- **DATASET EXTRACT**
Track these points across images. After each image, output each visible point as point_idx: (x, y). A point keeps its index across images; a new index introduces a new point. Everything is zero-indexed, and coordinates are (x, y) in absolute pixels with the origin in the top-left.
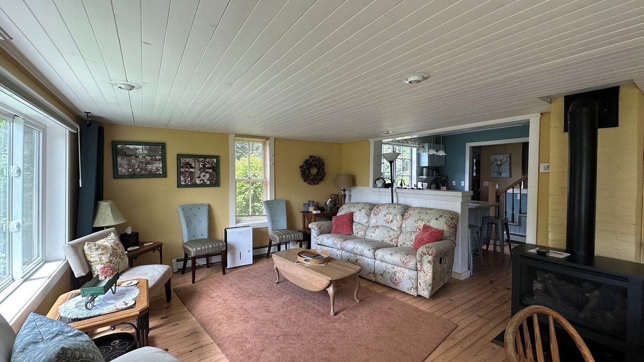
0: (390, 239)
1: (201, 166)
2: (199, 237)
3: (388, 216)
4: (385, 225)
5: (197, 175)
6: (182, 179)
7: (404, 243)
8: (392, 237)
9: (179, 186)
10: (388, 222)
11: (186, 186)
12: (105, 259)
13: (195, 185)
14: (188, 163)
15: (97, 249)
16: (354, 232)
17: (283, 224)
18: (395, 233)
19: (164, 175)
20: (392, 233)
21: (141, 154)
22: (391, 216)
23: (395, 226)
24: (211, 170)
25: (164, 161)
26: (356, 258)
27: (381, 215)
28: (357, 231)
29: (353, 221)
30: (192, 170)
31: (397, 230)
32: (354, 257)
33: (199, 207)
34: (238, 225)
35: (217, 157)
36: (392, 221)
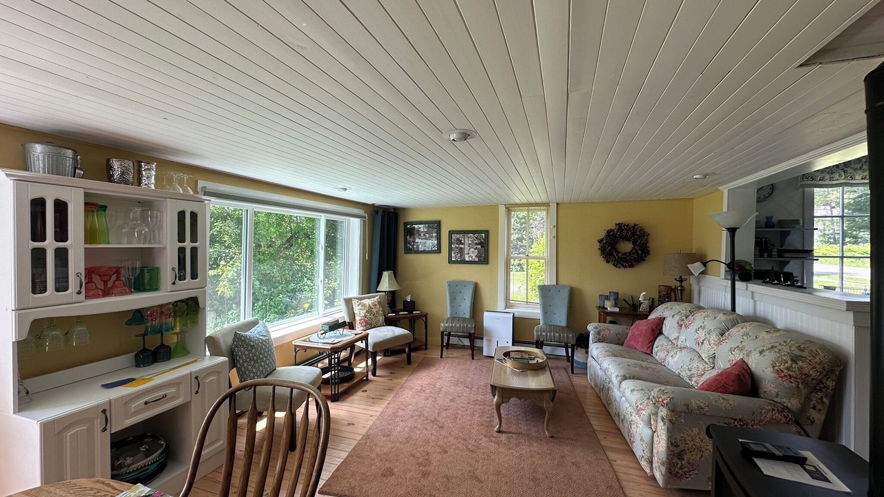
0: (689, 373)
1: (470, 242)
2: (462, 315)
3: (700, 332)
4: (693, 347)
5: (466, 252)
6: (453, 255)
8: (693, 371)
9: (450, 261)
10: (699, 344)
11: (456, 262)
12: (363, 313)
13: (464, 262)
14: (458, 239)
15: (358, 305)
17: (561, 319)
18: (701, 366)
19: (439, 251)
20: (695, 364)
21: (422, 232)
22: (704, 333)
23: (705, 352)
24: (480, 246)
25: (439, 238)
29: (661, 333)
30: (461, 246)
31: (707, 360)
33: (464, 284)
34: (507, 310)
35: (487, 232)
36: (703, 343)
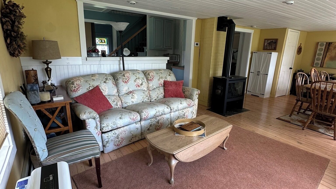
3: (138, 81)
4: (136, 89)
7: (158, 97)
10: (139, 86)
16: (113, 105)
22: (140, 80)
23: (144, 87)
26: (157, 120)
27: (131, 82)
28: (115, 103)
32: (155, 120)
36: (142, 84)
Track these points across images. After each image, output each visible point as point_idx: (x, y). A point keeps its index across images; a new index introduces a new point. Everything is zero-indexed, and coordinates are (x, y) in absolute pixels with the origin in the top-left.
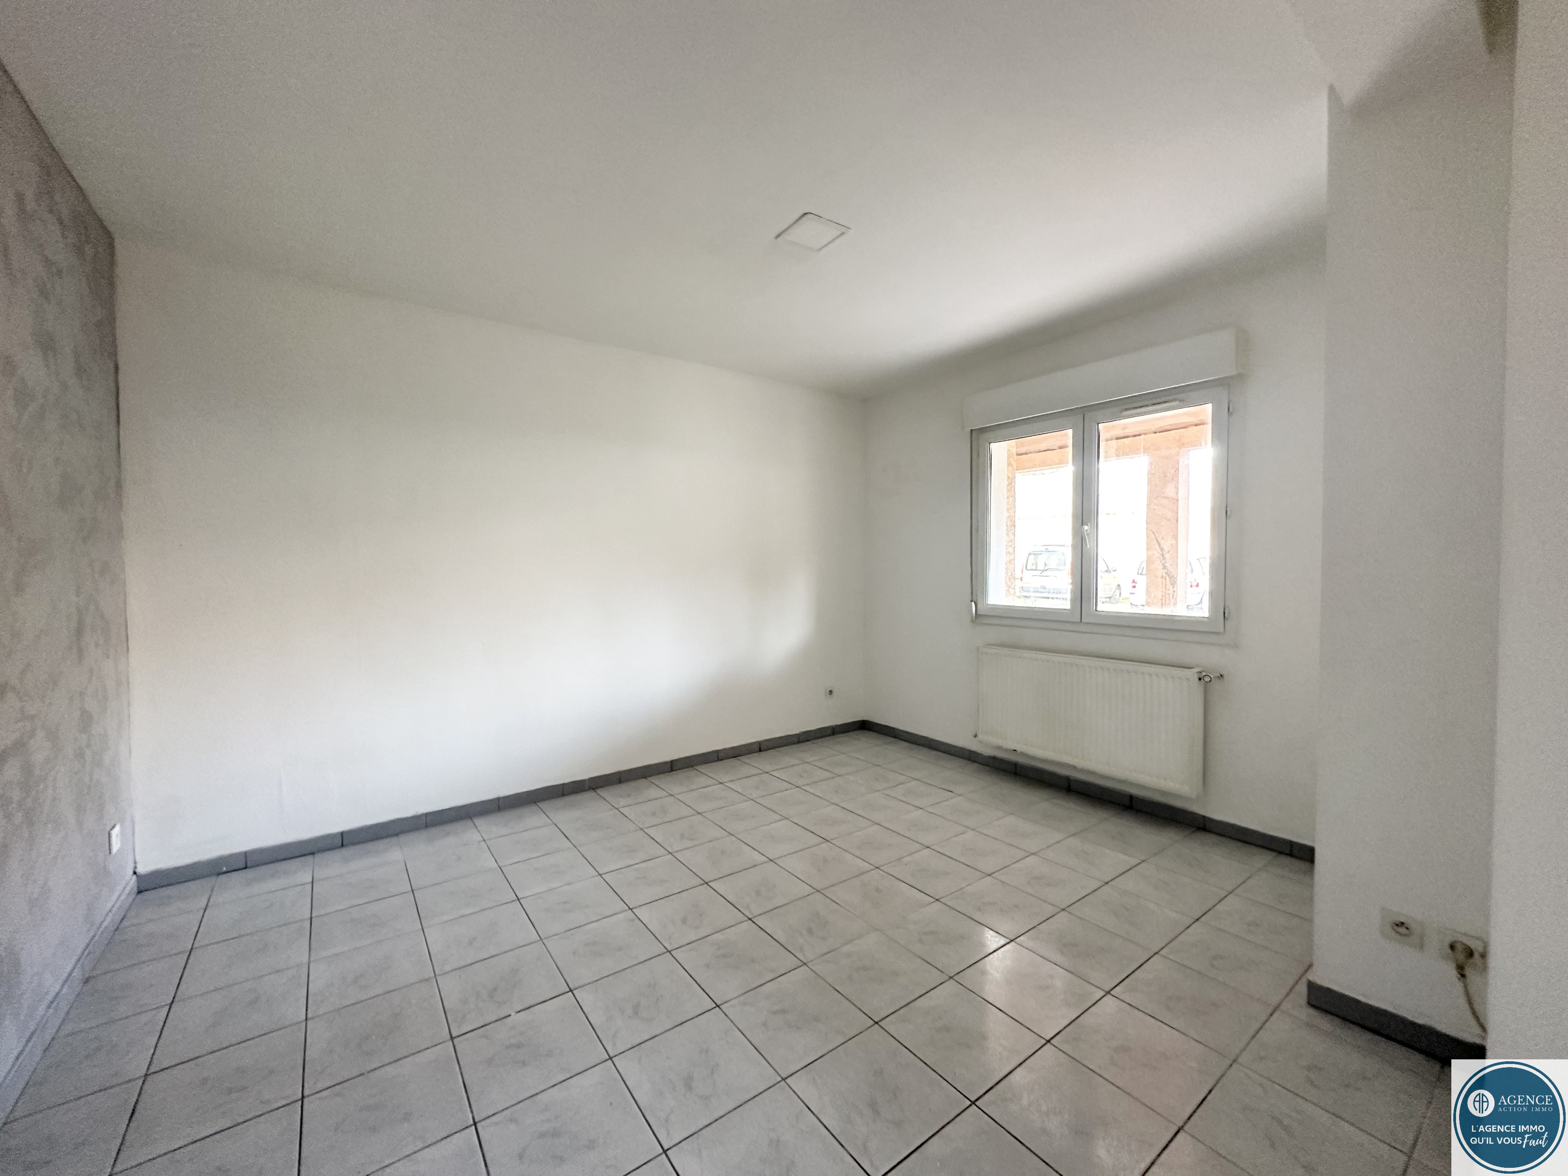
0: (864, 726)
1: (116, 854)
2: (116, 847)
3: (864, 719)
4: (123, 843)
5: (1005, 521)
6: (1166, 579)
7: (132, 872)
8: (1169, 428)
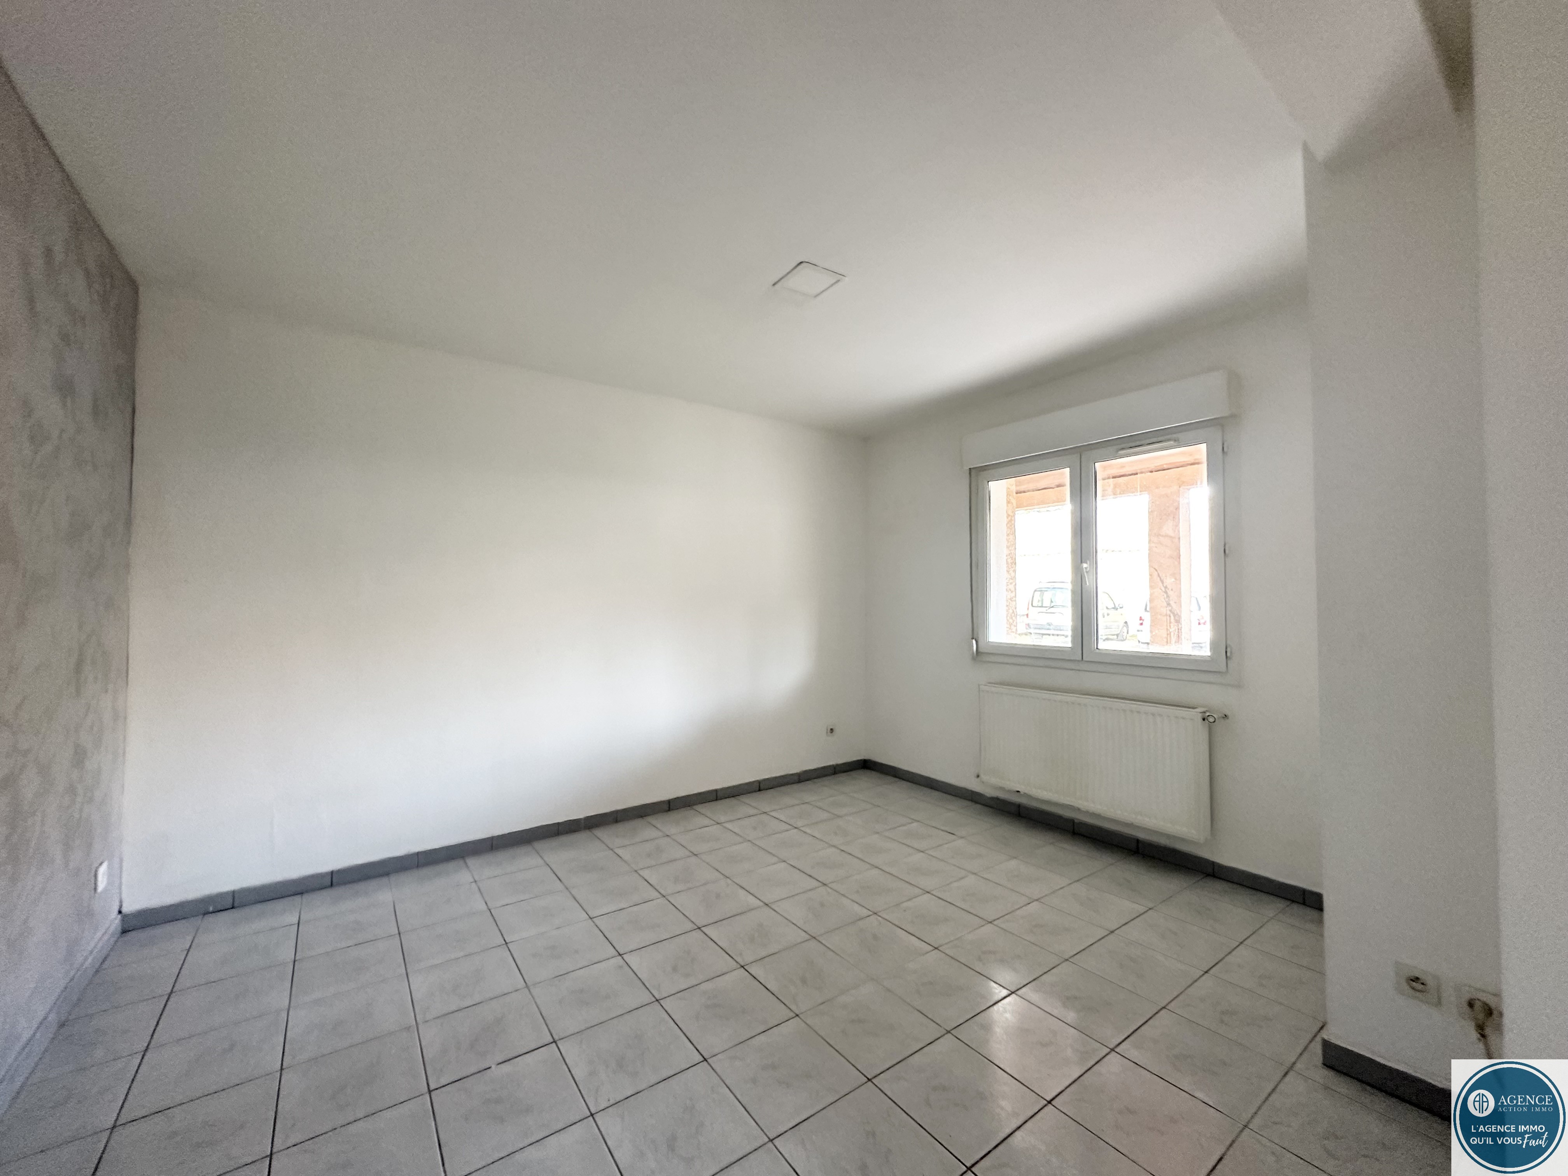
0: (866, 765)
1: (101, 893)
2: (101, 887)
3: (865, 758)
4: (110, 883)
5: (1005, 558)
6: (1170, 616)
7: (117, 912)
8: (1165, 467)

- **INSTRUCTIONS FOR THE TASK**
What's needed is an exact copy of every entry, minus the pictures.

- **PROBLEM SOLUTION**
Track these points across images. After each image, output each visible point as point_idx: (x, y). A point keeps its index across images; a new index introduces a new point. Everything is zero-indexed, and coordinates are (x, y) in absolute pixels with the origin in the top-left.
0: (390, 239)
1: (201, 166)
2: (199, 237)
3: (388, 216)
4: (385, 225)
5: (197, 175)
6: (182, 179)
7: (404, 243)
8: (392, 237)
9: (179, 186)
10: (388, 222)
11: (186, 186)
12: (105, 259)
13: (195, 185)
14: (188, 163)
15: (97, 249)
16: (354, 232)
17: (283, 224)
18: (395, 233)
19: (164, 175)
20: (392, 233)
21: (141, 154)
22: (391, 216)
23: (395, 226)
24: (211, 170)
25: (164, 161)
26: (356, 258)
27: (381, 215)
28: (357, 231)
29: (353, 221)
30: (192, 170)
31: (397, 230)
32: (354, 257)
33: (199, 207)
34: (238, 225)
35: (217, 157)
36: (392, 221)
0: (689, 373)
1: (470, 242)
2: (462, 315)
3: (700, 332)
4: (693, 347)
5: (466, 252)
6: (453, 255)
8: (693, 371)
9: (450, 261)
10: (699, 344)
11: (456, 262)
12: (363, 313)
13: (464, 262)
14: (458, 239)
15: (358, 305)
17: (561, 319)
18: (701, 366)
19: (439, 251)
20: (695, 364)
21: (422, 232)
22: (704, 333)
23: (705, 352)
24: (480, 246)
25: (439, 238)
29: (661, 333)
30: (461, 246)
31: (707, 360)
33: (464, 284)
34: (507, 310)
35: (487, 232)
36: (703, 343)
3: (138, 81)
4: (136, 89)
7: (158, 97)
10: (139, 86)
16: (113, 105)
22: (140, 80)
23: (144, 87)
26: (157, 120)
27: (131, 82)
28: (115, 103)
32: (155, 120)
36: (142, 84)
Track these points across images. After each image, output each visible point as point_idx: (x, y). A point keeps its index across images; a new index introduces a new point. Everything is zero-indexed, and coordinates are (x, y) in absolute pixels with the origin in the top-left.
0: (864, 726)
1: (116, 854)
2: (116, 847)
3: (864, 719)
4: (123, 843)
5: (1005, 521)
6: (1166, 579)
7: (132, 872)
8: (1169, 428)
0: (866, 765)
1: (101, 893)
2: (101, 887)
3: (865, 758)
4: (110, 883)
5: (1005, 558)
6: (1170, 616)
7: (117, 912)
8: (1165, 467)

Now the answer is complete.